• **Request**: Please output the stretch of the Swift array passage below from "Sorting using Swift" through "extract only them.", copied word for word.

• **Supplied passage**:

╔══

The previous Swift code snippet shows two ways to sort a Swift array of custom Person objects based on their age.

Sorting with Swift Comparable protocol

• The Person struct is defined with firstName, lastName, and age properties.
• An extension is added to Person to implement the Swift Comparable protocol. This is done by defining the < operator, which compares Person objects based on their age.
• Because Person conforms to Comparable, the sorted() method can be used directly on an array of Person objects to sort them.

Sorting using Swift closures functions

• Alternatively, without making Person conform to Comparable, a custom closure can be used with the sorted(by:) method.
• The closure { person1, person2 in return person1.age > person2.age } sorts the Person objects in descending order of age.

In this case, sorting persons by age was simple, as age was stored as an Integer. Usually, we can achieve this through the person’s birth date. In this case, you might need to compare the two Swift dates using Swift date operations.

Swift array filter: practical filter() example

Another essential Swift array operation is filtering. This allows us to zoom into the elements that meet specific conditions, and extract only them.

╚══

(Dataset entries)
╔══

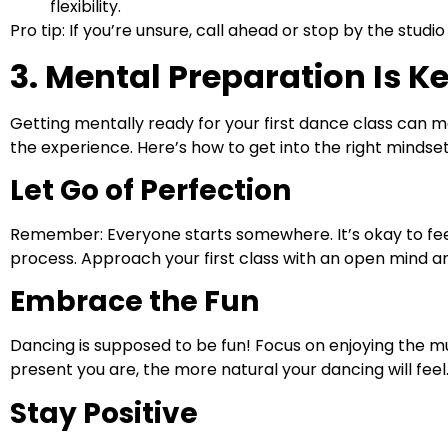
flexibility.
Pro tip: If you’re unsure, call ahead or stop by the stu
3. Mental Preparation Is K
Getting mentally ready for your first dance class can 
the experience. Here’s how to get into the right mindset
Let Go of Perfection
Remember: Everyone starts somewhere. It’s okay to feel
process. Approach your first class with an open mind and
Embrace the Fun
Dancing is supposed to be fun! Focus on enjoying the m
present you are, the more natural your dancing will feel
Stay Positive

╚══

• **Your solution**:
Sorting using Swift closures functions

• Alternatively, without making Person conform to Comparable, a custom closure can be used with the sorted(by:) method.
• The closure { person1, person2 in return person1.age > person2.age } sorts the Person objects in descending order of age.

In this case, sorting persons by age was simple, as age was stored as an Integer. Usually, we can achieve this through the person’s birth date. In this case, you might need to compare the two Swift dates using Swift date operations.

Swift array filter: practical filter() example

Another essential Swift array operation is filtering. This allows us to zoom into the elements that meet specific conditions, and extract only them.